Raymond He
Raymond He

Reputation: 127

VS debug issue, who can help me to explain this below?

A piece of C# code

var isTrue = (new List<int>{1,2,3} is IEnumerable<object>);

I got result false in code execution, but when I copy that code into WATCH window, the result is true.

Upvotes: 9

Views: 153

Answers (1)

InBetween
InBetween

Reputation: 32740

This is not a complete answer (I don't know the reasons why this bug is cropping up), but it sheds some light on the erratic behaviour of the debugger which is obviously buggy.

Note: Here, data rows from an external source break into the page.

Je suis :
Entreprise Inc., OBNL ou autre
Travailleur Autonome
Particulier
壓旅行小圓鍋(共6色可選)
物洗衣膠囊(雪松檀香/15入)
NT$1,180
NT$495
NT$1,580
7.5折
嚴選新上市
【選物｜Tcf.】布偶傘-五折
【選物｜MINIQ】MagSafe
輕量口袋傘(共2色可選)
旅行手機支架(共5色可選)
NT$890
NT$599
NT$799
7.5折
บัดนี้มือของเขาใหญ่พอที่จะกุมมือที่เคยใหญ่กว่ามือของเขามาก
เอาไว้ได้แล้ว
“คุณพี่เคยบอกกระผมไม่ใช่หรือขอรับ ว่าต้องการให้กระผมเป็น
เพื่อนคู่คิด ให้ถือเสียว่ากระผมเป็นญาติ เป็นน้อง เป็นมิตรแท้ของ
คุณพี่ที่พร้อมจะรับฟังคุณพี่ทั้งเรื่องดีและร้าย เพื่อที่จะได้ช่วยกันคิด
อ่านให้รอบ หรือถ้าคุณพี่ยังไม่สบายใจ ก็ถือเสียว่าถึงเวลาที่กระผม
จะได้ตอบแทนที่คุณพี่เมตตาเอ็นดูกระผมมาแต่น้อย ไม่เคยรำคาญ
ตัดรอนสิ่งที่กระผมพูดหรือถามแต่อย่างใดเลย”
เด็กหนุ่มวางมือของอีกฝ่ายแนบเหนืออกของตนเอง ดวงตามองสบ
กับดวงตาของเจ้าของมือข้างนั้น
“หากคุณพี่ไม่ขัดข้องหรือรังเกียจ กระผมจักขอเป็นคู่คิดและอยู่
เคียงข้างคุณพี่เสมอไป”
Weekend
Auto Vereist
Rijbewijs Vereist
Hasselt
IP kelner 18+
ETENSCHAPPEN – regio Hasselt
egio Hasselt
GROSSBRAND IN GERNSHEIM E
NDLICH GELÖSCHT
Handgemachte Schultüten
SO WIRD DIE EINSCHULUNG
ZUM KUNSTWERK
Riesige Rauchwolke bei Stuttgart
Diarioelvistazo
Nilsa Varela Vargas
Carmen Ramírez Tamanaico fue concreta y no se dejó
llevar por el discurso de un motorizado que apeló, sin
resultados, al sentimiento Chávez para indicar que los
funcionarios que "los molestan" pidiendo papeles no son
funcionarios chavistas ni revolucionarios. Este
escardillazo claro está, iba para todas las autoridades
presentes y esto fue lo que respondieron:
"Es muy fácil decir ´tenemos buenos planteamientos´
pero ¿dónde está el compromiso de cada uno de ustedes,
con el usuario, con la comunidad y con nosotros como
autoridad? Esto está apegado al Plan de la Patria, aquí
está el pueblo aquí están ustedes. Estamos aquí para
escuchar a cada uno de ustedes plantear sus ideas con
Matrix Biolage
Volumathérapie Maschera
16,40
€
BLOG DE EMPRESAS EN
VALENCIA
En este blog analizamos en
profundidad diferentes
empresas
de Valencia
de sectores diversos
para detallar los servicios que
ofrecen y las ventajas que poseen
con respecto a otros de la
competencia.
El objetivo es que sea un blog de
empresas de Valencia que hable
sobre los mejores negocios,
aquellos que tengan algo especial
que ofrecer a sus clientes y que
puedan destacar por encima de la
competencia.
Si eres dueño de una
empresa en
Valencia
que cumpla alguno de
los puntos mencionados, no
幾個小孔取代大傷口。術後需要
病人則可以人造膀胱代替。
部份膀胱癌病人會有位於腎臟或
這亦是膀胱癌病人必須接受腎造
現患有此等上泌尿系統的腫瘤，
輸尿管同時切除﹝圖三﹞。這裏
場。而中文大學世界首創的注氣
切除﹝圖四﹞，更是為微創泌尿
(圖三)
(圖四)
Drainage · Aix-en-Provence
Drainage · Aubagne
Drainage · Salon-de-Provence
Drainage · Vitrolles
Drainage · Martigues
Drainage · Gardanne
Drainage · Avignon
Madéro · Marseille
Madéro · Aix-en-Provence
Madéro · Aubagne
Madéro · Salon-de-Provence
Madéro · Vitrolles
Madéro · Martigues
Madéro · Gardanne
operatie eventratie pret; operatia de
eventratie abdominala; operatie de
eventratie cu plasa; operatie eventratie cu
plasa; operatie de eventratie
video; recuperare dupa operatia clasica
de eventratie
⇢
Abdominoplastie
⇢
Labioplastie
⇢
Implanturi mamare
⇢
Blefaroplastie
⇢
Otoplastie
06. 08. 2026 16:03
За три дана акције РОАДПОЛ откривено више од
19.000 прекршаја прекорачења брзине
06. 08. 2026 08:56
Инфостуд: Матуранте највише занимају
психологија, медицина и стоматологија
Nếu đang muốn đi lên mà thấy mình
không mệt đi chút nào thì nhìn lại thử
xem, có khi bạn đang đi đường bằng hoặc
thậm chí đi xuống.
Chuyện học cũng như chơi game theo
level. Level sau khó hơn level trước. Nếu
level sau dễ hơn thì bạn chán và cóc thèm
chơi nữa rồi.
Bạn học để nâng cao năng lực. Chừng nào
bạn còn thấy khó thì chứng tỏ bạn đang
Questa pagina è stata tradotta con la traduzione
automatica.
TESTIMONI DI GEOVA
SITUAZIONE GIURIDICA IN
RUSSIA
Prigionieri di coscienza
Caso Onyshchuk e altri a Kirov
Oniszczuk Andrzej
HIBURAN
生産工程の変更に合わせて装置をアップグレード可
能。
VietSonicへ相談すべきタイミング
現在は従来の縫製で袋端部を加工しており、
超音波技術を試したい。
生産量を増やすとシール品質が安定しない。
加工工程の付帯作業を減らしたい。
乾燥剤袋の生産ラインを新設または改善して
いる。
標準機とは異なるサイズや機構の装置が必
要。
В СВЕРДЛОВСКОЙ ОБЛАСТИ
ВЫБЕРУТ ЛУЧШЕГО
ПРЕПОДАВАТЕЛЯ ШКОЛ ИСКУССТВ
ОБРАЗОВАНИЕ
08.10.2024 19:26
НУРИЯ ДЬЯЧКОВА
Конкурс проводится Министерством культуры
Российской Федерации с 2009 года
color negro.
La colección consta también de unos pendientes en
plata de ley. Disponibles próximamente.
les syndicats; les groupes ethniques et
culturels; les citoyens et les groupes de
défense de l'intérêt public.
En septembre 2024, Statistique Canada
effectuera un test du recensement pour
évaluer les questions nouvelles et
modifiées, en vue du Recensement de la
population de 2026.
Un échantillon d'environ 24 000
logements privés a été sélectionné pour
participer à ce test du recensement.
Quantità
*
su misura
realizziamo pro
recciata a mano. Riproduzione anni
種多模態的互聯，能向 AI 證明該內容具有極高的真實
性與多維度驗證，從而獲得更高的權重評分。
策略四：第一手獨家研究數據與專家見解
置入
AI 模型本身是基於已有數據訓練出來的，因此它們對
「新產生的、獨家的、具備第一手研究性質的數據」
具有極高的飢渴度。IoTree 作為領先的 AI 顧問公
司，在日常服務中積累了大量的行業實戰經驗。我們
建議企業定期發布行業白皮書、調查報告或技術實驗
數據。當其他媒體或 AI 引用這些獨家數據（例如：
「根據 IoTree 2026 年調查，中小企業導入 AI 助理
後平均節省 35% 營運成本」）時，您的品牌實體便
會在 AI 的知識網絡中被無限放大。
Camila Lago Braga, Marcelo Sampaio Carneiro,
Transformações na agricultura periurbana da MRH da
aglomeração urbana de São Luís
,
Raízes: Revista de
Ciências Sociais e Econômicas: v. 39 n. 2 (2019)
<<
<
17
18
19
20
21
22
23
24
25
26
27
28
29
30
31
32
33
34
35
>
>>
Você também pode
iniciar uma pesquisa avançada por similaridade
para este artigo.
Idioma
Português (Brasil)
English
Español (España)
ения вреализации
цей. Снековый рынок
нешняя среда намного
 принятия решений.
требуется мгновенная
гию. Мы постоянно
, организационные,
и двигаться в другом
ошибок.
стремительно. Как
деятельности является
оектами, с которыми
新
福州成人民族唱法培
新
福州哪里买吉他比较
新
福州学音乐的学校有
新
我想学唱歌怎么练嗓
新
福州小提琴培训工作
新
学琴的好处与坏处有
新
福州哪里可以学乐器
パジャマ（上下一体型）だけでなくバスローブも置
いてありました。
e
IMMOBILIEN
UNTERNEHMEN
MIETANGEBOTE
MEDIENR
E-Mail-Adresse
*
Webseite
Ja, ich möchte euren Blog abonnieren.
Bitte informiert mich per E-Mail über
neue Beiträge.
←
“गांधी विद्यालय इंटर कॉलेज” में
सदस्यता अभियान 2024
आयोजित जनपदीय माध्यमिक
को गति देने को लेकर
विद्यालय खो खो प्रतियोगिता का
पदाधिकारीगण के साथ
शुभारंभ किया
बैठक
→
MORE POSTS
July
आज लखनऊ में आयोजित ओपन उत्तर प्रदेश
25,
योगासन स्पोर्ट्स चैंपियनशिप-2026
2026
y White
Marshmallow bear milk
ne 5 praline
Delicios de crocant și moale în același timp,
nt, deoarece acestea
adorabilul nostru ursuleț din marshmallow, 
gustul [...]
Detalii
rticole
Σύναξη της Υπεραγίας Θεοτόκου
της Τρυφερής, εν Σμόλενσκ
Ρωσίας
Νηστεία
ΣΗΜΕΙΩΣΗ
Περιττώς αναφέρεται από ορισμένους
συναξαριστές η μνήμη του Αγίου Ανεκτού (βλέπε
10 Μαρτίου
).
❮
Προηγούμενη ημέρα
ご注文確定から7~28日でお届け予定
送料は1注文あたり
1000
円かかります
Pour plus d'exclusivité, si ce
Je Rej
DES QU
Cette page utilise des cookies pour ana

First and foremost: C# disallows (and AFAIK, the CLR too) type variance involvig value types; variance is only allowed if there is an identity preserving conversion between the involved types, otherwise it will fail (there is no identity preserving conversion for value types):

object[] oo = new int[] {1, 2, 3}; //will fail
IEnumerable<object> oo = new int[] {1, 2, 3}; //will fail

The debugger's immediate window is obviously wrong, new List<int> { 1, 2, 3 } is IEnumerable<object> should return false as the runtime does. Why is it returning true? Because there's a bug, period.

What makes it even more bewildering is the fact that new int[] { 1, 2, 3 } is IEnumerable<object> will correclty return false when int[] is implicitly convertible to IEnumerable<int> same as List<int>.

The only reason I find for the latter correct behavior is that the compiler already flags that expression as always false with a warning and therefore the way the compiler analyzes the array scenario is different from any other IEnumerable.